*Records shown*.
--- begin ---

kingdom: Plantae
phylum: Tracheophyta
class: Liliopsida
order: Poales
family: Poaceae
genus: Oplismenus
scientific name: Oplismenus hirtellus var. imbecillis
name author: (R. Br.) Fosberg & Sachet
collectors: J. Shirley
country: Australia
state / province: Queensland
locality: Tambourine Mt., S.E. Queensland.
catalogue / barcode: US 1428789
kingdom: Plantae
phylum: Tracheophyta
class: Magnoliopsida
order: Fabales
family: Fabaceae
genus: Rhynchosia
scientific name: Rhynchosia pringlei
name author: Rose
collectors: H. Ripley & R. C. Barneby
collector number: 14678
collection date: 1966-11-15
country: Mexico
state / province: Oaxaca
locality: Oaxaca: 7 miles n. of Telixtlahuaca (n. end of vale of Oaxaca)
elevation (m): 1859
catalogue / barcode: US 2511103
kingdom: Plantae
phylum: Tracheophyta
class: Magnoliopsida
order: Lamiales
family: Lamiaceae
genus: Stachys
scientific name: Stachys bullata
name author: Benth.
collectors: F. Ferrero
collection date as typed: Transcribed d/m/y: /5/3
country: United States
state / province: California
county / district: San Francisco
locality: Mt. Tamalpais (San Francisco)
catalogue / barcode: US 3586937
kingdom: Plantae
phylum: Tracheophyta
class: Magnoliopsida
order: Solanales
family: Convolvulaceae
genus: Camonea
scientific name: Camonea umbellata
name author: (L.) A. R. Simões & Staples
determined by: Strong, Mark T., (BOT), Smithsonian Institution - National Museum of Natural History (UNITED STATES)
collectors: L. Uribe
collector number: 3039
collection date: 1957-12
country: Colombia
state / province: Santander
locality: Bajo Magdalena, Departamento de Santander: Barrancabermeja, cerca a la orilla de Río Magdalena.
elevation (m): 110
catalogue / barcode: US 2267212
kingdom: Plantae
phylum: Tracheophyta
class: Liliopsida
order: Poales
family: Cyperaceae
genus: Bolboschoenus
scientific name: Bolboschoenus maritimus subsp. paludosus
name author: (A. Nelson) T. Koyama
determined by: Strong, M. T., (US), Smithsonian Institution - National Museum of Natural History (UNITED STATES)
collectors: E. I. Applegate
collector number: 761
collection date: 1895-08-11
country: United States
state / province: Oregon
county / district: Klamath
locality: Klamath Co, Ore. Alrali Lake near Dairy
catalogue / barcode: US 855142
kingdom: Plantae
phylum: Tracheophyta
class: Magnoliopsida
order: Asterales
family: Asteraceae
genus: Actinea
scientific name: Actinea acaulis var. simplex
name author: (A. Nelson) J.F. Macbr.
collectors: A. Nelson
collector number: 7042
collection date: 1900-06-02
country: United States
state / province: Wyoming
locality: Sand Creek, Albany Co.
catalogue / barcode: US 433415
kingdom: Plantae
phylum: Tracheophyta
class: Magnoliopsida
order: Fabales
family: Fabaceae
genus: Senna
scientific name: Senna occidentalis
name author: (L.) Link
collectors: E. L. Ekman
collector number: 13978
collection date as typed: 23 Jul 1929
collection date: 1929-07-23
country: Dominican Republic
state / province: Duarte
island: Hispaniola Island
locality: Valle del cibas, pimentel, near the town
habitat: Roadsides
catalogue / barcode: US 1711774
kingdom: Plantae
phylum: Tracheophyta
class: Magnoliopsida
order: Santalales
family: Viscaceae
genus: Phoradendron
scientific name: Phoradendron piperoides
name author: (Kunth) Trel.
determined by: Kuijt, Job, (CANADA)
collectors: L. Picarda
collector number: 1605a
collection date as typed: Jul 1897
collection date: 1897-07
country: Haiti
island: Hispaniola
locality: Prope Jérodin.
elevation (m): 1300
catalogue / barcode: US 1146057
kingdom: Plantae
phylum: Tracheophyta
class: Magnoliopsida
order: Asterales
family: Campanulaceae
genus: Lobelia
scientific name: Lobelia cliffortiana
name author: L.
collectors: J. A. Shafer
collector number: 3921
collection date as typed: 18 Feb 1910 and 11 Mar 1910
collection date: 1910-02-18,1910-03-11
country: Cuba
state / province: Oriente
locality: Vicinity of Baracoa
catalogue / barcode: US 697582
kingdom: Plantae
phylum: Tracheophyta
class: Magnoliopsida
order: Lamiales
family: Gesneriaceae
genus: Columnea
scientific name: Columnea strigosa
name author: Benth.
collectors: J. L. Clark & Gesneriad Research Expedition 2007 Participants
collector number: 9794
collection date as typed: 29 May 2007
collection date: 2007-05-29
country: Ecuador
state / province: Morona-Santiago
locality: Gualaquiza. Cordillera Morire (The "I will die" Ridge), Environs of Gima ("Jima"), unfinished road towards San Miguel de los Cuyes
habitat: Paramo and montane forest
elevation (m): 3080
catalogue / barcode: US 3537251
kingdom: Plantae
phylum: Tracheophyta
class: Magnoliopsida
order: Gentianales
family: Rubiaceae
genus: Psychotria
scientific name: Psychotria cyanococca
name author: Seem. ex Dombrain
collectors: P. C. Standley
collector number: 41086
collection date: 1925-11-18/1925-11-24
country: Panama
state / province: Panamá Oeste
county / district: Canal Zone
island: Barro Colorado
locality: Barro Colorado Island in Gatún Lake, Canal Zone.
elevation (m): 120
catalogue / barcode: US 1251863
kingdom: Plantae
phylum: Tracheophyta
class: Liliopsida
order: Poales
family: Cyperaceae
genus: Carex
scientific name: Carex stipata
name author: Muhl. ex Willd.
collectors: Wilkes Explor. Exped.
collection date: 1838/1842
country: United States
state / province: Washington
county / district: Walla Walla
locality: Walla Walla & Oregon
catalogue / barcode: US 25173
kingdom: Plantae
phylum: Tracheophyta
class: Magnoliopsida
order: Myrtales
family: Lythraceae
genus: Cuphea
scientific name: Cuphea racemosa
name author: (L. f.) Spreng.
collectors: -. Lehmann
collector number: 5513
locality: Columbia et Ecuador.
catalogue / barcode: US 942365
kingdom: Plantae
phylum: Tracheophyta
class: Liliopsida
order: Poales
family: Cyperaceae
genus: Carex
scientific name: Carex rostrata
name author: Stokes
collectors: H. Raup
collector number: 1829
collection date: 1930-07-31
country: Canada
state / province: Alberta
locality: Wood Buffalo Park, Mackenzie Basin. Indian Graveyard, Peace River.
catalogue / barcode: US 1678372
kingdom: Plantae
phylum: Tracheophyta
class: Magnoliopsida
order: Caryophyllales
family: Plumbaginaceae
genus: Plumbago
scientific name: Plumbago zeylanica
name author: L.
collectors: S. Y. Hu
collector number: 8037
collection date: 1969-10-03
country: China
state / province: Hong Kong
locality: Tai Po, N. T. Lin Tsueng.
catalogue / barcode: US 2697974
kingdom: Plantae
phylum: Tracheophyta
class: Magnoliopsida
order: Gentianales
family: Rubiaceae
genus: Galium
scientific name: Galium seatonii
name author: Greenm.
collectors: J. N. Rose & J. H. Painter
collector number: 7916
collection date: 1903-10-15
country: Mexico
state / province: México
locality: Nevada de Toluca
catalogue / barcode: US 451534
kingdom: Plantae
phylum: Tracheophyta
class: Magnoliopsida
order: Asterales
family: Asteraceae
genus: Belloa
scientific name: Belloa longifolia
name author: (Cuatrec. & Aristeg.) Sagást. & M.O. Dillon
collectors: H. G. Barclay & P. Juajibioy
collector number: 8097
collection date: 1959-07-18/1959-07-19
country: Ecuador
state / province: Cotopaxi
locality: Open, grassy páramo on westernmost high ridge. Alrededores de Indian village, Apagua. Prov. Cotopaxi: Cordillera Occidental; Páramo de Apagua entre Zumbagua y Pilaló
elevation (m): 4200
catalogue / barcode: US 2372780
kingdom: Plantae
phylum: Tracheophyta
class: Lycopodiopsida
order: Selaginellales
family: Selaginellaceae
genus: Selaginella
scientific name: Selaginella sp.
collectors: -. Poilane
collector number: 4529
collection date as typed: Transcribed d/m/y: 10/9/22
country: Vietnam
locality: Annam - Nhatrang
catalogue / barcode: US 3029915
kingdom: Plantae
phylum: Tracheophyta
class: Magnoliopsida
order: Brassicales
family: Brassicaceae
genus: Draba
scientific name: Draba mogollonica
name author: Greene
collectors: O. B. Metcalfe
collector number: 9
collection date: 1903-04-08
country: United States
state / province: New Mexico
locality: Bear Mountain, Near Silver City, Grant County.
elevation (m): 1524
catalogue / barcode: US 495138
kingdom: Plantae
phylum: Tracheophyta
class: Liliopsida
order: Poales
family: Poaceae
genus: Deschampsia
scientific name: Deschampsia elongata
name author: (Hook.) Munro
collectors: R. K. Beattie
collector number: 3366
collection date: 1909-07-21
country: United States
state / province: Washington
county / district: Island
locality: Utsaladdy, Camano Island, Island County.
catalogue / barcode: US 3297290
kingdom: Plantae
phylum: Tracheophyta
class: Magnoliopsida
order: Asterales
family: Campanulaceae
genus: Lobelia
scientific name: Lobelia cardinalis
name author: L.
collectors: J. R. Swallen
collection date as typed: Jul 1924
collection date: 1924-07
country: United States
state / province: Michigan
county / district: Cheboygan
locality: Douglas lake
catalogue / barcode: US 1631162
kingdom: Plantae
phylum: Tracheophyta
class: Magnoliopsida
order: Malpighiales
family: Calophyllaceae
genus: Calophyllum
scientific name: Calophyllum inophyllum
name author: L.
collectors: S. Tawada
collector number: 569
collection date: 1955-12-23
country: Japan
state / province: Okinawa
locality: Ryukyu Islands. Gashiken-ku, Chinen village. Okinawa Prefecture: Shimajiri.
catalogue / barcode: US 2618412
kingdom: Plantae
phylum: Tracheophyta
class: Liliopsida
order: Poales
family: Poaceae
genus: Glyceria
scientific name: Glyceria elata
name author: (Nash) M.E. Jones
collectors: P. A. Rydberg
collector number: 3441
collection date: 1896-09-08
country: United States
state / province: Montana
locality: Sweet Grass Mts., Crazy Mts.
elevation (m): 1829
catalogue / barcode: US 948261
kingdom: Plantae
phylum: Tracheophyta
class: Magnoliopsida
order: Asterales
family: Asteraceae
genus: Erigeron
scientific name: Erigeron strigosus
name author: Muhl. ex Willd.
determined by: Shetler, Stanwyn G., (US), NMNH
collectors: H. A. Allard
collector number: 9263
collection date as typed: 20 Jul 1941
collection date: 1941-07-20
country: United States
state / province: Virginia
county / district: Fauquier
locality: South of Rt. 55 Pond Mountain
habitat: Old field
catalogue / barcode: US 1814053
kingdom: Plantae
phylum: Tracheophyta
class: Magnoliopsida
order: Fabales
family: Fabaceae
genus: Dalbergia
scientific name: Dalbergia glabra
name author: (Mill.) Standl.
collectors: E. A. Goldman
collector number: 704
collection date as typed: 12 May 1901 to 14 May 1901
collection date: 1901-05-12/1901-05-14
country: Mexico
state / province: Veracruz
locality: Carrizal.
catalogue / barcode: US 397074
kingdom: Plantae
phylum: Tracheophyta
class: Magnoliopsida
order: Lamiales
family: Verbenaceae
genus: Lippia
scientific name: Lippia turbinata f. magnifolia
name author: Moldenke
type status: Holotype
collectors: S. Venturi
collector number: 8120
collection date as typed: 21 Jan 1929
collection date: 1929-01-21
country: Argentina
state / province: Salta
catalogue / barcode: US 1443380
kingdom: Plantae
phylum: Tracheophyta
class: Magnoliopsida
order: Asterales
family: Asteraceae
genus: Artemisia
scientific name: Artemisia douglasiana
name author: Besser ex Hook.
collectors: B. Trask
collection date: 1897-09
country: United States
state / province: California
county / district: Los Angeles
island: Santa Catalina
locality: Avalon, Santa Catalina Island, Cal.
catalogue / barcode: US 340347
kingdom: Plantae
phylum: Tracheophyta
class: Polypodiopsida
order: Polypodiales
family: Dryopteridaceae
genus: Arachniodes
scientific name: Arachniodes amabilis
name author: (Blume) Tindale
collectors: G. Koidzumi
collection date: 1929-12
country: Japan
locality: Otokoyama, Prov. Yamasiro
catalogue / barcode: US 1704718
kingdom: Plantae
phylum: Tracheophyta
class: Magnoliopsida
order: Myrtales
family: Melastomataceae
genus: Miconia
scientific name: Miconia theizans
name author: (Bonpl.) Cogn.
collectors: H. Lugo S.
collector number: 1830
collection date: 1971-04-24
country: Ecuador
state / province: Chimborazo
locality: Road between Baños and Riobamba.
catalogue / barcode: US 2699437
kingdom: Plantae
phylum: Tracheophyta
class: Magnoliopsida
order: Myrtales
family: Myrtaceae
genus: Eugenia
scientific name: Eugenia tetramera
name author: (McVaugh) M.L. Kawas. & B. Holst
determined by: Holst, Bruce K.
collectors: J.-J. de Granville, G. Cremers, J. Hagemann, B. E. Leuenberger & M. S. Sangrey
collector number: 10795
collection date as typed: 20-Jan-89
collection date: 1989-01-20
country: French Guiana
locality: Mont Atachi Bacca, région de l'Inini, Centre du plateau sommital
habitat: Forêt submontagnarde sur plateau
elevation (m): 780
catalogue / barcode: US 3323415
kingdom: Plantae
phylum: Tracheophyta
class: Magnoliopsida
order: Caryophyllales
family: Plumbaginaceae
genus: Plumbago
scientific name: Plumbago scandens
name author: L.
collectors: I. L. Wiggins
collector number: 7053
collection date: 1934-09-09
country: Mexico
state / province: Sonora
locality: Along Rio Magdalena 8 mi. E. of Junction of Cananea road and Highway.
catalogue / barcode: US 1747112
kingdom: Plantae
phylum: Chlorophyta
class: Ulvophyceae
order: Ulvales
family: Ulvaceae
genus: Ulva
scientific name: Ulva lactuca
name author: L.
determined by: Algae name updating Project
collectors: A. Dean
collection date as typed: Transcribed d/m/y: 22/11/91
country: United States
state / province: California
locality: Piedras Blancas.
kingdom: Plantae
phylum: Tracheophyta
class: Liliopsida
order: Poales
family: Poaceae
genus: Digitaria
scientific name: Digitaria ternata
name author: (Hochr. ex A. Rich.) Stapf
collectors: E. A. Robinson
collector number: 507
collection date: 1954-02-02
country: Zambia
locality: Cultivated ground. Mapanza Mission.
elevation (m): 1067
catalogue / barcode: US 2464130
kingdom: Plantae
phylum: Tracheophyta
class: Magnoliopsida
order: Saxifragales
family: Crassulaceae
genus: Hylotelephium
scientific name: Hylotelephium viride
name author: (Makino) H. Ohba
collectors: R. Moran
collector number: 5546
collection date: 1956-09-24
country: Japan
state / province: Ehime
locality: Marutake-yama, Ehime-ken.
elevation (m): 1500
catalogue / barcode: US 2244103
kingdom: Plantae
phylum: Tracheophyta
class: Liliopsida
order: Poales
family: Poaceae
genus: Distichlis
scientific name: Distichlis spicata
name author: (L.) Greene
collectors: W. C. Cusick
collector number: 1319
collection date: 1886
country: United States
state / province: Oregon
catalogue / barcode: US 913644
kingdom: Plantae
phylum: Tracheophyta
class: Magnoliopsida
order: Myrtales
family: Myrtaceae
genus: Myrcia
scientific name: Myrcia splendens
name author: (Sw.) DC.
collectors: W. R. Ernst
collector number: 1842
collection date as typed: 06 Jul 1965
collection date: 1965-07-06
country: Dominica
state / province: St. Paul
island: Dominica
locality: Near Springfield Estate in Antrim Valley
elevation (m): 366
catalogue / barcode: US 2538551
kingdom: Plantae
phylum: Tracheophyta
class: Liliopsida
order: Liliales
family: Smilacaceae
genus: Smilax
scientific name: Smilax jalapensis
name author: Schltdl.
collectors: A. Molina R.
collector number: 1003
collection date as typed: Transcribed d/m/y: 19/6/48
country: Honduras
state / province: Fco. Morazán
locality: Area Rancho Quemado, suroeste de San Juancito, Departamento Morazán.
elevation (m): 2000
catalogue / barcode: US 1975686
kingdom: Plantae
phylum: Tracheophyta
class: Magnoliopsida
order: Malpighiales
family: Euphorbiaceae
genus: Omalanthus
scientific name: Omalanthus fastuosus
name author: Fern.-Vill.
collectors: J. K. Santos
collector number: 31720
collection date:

--- end ---

*Problem details*. Copy out only the part of the rows that opens with the line containing "collector number: 7916" and closes with the line containing "catalogue / barcode: US 1631162", replacing "state / province" with "region" and leaving everything else unchanged.

*Solution below*.
collector number: 7916
collection date: 1903-10-15
country: Mexico
region: México
locality: Nevada de Toluca
catalogue / barcode: US 451534
kingdom: Plantae
phylum: Tracheophyta
class: Magnoliopsida
order: Asterales
family: Asteraceae
genus: Belloa
scientific name: Belloa longifolia
name author: (Cuatrec. & Aristeg.) Sagást. & M.O. Dillon
collectors: H. G. Barclay & P. Juajibioy
collector number: 8097
collection date: 1959-07-18/1959-07-19
country: Ecuador
region: Cotopaxi
locality: Open, grassy páramo on westernmost high ridge. Alrededores de Indian village, Apagua. Prov. Cotopaxi: Cordillera Occidental; Páramo de Apagua entre Zumbagua y Pilaló
elevation (m): 4200
catalogue / barcode: US 2372780
kingdom: Plantae
phylum: Tracheophyta
class: Lycopodiopsida
order: Selaginellales
family: Selaginellaceae
genus: Selaginella
scientific name: Selaginella sp.
collectors: -. Poilane
collector number: 4529
collection date as typed: Transcribed d/m/y: 10/9/22
country: Vietnam
locality: Annam - Nhatrang
catalogue / barcode: US 3029915
kingdom: Plantae
phylum: Tracheophyta
class: Magnoliopsida
order: Brassicales
family: Brassicaceae
genus: Draba
scientific name: Draba mogollonica
name author: Greene
collectors: O. B. Metcalfe
collector number: 9
collection date: 1903-04-08
country: United States
region: New Mexico
locality: Bear Mountain, Near Silver City, Grant County.
elevation (m): 1524
catalogue / barcode: US 495138
kingdom: Plantae
phylum: Tracheophyta
class: Liliopsida
order: Poales
family: Poaceae
genus: Deschampsia
scientific name: Deschampsia elongata
name author: (Hook.) Munro
collectors: R. K. Beattie
collector number: 3366
collection date: 1909-07-21
country: United States
region: Washington
county / district: Island
locality: Utsaladdy, Camano Island, Island County.
catalogue / barcode: US 3297290
kingdom: Plantae
phylum: Tracheophyta
class: Magnoliopsida
order: Asterales
family: Campanulaceae
genus: Lobelia
scientific name: Lobelia cardinalis
name author: L.
collectors: J. R. Swallen
collection date as typed: Jul 1924
collection date: 1924-07
country: United States
region: Michigan
county / district: Cheboygan
locality: Douglas lake
catalogue / barcode: US 1631162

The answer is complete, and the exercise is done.